# horrible bow problems



## Gfhteen (May 20, 2004)

well i just got done shooting my cross bow 2day and was very disappointed in it....its a horton yukon and it wont shoot the same way reliably....ill shoot one round and it will give me a groping to the high right then the next round will be low left....then sometimes it will shoot all diferent ways....does anyone else have problems with their crossbows? i cant expect to bring down a deer without a consistant pattern. i also have a compound fred bear, an older modle i think its a whitetale 2, but i ant shoot that worth crap either....its seems that i cant hold it steady enought to be consistant with that also...can anyone help me out


----------



## lureboy98 (Aug 24, 2004)

Havent experience these kinds of problems with my Horton Yukon SL. I sighted mine in using a 55 gallon drum as a rest. You may also want to try shooting from a sitting position as opposed to a standing position and rest your elbows on your knees for a more secure rest.

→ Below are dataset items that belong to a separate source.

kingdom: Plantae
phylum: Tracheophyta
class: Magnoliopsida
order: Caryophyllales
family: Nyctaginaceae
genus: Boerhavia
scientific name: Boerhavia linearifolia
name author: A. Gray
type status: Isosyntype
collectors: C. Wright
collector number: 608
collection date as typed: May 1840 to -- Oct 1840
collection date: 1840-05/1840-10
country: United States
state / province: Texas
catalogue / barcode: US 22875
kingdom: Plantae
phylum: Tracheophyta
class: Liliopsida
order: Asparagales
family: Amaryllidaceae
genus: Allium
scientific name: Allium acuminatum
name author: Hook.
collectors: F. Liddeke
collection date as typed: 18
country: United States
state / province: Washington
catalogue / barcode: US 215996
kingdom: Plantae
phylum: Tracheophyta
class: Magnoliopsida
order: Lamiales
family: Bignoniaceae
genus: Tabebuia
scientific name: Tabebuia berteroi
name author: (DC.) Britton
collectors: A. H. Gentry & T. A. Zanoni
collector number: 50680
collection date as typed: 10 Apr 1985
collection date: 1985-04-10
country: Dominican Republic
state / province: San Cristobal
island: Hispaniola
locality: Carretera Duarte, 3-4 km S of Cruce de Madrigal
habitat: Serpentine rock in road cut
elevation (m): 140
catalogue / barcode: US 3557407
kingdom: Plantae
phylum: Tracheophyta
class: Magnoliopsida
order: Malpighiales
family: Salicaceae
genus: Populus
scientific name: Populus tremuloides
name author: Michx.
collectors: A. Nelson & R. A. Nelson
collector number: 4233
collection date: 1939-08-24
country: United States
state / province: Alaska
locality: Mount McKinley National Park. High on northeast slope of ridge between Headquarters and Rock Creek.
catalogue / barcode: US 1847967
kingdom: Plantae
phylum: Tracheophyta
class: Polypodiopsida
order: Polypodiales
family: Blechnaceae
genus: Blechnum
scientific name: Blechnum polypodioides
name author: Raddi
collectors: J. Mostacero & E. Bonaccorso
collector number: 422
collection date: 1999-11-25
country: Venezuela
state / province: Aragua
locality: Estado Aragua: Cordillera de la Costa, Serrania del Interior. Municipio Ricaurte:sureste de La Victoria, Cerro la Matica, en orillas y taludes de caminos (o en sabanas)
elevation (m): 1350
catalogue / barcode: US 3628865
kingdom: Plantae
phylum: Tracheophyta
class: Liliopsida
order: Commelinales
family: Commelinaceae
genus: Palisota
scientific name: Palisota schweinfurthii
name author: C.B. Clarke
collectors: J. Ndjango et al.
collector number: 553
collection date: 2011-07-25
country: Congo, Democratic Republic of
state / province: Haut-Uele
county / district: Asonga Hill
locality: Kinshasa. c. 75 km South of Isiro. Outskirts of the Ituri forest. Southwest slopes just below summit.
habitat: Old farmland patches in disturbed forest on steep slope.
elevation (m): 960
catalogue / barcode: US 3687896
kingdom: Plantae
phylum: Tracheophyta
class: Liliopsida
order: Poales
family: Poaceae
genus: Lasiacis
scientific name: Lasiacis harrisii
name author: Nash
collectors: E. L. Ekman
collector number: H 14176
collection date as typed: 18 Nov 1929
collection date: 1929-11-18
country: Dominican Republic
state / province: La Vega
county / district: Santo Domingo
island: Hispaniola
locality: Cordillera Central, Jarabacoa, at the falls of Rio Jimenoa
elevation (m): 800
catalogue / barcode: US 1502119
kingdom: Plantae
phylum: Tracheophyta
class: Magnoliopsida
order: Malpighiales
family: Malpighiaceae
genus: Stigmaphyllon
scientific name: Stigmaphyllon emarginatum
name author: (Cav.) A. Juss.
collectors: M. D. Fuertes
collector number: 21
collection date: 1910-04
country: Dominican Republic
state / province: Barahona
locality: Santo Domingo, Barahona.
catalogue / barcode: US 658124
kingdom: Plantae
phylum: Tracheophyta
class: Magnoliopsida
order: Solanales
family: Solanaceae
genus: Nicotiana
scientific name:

You may also want to check for bent arrows or see if you ahve the same weight on the tips of the arrows.


----------



## Guest (Oct 3, 2004)

I had that same problem with my horton expo, I limited my shot to 15 yards and solved the problem.


----------



## Shortdrift (Apr 5, 2004)

Be sure to pull that crossbow into your shoulder firmly using both the stock and forearm grip.
Are your broadheads aligned with the fletching and turned?
Have you tried the mechanical broadheads?


----------



## Gfhteen (May 20, 2004)

ok guys i finally figured out the proble.....thanks for helping me troubleshoot...it was something really simple that i shouldnt have overlooked. it turns out that 2day when i was shooting it keppt shooting low, so i moved my pin lower and bam! next shot would hit right in the bullseye, but the next 4 shots would be low again. i guess my pin wasnt as tight as i thought it was and my bow, with every shot would knowk it back up into this little grove, causing it to keep shooting low. i am really glad to have figured it out. now i dare a deer to come within 40yards of me now lol. i think i am going to go hunt after school 2morrow. thanks again


----------



## Guest (Oct 5, 2004)

Buddy of mine had the same problem with the pin moving. Im glad you figured it out and good luck.


----------



## kyost (Jun 22, 2004)

Crossbows are bad about vibration compared to compounds these days. The new technology with stabilizers and string dampeners have really changed their performance. Extreme vibration can rattle all of you equipment loose if you're not careful!


----------



## bkr43050 (Apr 5, 2004)

A lot of people who have not shot a crossbow would be surprised with the vibration and even kick that a crossbow has. I never gave the kick much thought until the other day. I have a crossbow but have not used it in a few years since opting to go back to compound. I decided to pull out the crossbow for my boys to try out. I did not realize when my 11 year old boy aimed that he was too close to the scope's eyepiece. As a result he took it in the eye. It was nothing serious but left a little half moon mark for about a day. I told him he had been industed into the half moon club.


----------